▶ Problem details:
Without skipping or changing anything, print all the entries.
※
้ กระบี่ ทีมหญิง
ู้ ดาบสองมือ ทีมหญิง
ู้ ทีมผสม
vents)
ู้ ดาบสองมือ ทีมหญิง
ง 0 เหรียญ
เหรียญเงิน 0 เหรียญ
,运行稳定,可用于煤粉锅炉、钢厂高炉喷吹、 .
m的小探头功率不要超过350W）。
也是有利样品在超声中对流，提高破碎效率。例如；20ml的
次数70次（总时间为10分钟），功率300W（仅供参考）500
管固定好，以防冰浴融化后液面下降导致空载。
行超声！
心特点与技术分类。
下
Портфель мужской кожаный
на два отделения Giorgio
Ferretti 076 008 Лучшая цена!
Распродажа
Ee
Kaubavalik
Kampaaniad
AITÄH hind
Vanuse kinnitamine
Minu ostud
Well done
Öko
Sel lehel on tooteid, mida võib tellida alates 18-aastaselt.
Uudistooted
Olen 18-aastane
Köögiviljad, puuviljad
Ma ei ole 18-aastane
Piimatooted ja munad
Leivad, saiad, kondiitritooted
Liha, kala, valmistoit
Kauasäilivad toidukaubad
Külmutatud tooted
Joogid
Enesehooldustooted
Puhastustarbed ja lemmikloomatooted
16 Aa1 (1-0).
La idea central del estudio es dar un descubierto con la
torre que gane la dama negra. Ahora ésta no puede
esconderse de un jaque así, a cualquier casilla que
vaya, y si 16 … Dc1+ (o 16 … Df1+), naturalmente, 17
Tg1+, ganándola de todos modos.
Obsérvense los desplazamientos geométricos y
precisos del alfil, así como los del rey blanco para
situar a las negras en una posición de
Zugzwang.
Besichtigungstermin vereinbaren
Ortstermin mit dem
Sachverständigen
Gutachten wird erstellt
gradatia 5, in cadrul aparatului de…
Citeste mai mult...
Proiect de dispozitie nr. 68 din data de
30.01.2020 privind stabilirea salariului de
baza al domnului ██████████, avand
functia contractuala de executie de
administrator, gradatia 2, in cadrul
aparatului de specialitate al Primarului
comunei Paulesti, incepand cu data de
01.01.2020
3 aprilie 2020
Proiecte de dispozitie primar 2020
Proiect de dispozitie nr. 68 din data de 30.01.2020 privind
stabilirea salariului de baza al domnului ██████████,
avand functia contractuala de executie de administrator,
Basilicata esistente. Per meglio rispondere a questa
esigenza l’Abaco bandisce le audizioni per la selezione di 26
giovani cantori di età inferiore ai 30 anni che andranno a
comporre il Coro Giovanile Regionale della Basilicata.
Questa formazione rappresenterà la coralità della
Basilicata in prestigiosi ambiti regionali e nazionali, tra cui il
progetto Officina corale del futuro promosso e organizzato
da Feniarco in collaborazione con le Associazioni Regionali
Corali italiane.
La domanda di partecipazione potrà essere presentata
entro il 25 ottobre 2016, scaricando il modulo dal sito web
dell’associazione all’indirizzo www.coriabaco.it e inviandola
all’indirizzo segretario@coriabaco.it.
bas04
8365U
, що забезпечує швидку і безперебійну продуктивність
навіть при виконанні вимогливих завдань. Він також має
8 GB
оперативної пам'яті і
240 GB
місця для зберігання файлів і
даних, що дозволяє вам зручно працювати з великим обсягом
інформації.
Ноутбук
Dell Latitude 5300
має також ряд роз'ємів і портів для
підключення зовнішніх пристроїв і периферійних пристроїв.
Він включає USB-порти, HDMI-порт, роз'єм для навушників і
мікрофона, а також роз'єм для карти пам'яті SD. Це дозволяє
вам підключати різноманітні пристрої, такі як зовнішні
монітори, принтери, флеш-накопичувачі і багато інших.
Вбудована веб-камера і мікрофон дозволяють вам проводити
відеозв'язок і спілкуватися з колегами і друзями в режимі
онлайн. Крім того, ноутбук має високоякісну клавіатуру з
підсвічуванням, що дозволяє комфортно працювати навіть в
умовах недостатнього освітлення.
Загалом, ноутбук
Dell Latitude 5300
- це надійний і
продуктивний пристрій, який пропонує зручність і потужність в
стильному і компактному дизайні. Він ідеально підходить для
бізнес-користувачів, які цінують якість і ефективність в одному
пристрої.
※
▶ Finished exercise:
้ กระบี่ ทีมหญิง
ู้ ดาบสองมือ ทีมหญิง
ู้ ทีมผสม
vents)
ู้ ดาบสองมือ ทีมหญิง
ง 0 เหรียญ
เหรียญเงิน 0 เหรียญ
,运行稳定,可用于煤粉锅炉、钢厂高炉喷吹、 .
m的小探头功率不要超过350W）。
也是有利样品在超声中对流，提高破碎效率。例如；20ml的
次数70次（总时间为10分钟），功率300W（仅供参考）500
管固定好，以防冰浴融化后液面下降导致空载。
行超声！
心特点与技术分类。
下
Портфель мужской кожаный
на два отделения Giorgio
Ferretti 076 008 Лучшая цена!
Распродажа
Ee
Kaubavalik
Kampaaniad
AITÄH hind
Vanuse kinnitamine
Minu ostud
Well done
Öko
Sel lehel on tooteid, mida võib tellida alates 18-aastaselt.
Uudistooted
Olen 18-aastane
Köögiviljad, puuviljad
Ma ei ole 18-aastane
Piimatooted ja munad
Leivad, saiad, kondiitritooted
Liha, kala, valmistoit
Kauasäilivad toidukaubad
Külmutatud tooted
Joogid
Enesehooldustooted
Puhastustarbed ja lemmikloomatooted
16 Aa1 (1-0).
La idea central del estudio es dar un descubierto con la
torre que gane la dama negra. Ahora ésta no puede
esconderse de un jaque así, a cualquier casilla que
vaya, y si 16 … Dc1+ (o 16 … Df1+), naturalmente, 17
Tg1+, ganándola de todos modos.
Obsérvense los desplazamientos geométricos y
precisos del alfil, así como los del rey blanco para
situar a las negras en una posición de
Zugzwang.
Besichtigungstermin vereinbaren
Ortstermin mit dem
Sachverständigen
Gutachten wird erstellt
gradatia 5, in cadrul aparatului de…
Citeste mai mult...
Proiect de dispozitie nr. 68 din data de
30.01.2020 privind stabilirea salariului de
baza al domnului ██████████, avand
functia contractuala de executie de
administrator, gradatia 2, in cadrul
aparatului de specialitate al Primarului
comunei Paulesti, incepand cu data de
01.01.2020
3 aprilie 2020
Proiecte de dispozitie primar 2020
Proiect de dispozitie nr. 68 din data de 30.01.2020 privind
stabilirea salariului de baza al domnului ██████████,
avand functia contractuala de executie de administrator,
Basilicata esistente. Per meglio rispondere a questa
esigenza l’Abaco bandisce le audizioni per la selezione di 26
giovani cantori di età inferiore ai 30 anni che andranno a
comporre il Coro Giovanile Regionale della Basilicata.
Questa formazione rappresenterà la coralità della
Basilicata in prestigiosi ambiti regionali e nazionali, tra cui il
progetto Officina corale del futuro promosso e organizzato
da Feniarco in collaborazione con le Associazioni Regionali
Corali italiane.
La domanda di partecipazione potrà essere presentata
entro il 25 ottobre 2016, scaricando il modulo dal sito web
dell’associazione all’indirizzo www.coriabaco.it e inviandola
all’indirizzo segretario@coriabaco.it.
bas04
8365U
, що забезпечує швидку і безперебійну продуктивність
навіть при виконанні вимогливих завдань. Він також має
8 GB
оперативної пам'яті і
240 GB
місця для зберігання файлів і
даних, що дозволяє вам зручно працювати з великим обсягом
інформації.
Ноутбук
Dell Latitude 5300
має також ряд роз'ємів і портів для
підключення зовнішніх пристроїв і периферійних пристроїв.
Він включає USB-порти, HDMI-порт, роз'єм для навушників і
мікрофона, а також роз'єм для карти пам'яті SD. Це дозволяє
вам підключати різноманітні пристрої, такі як зовнішні
монітори, принтери, флеш-накопичувачі і багато інших.
Вбудована веб-камера і мікрофон дозволяють вам проводити
відеозв'язок і спілкуватися з колегами і друзями в режимі
онлайн. Крім того, ноутбук має високоякісну клавіатуру з
підсвічуванням, що дозволяє комфортно працювати навіть в
умовах недостатнього освітлення.
Загалом, ноутбук
Dell Latitude 5300
- це надійний і
продуктивний пристрій, який пропонує зручність і потужність в
стильному і компактному дизайні. Він ідеально підходить для
бізнес-користувачів, які цінують якість і ефективність в одному
пристрої.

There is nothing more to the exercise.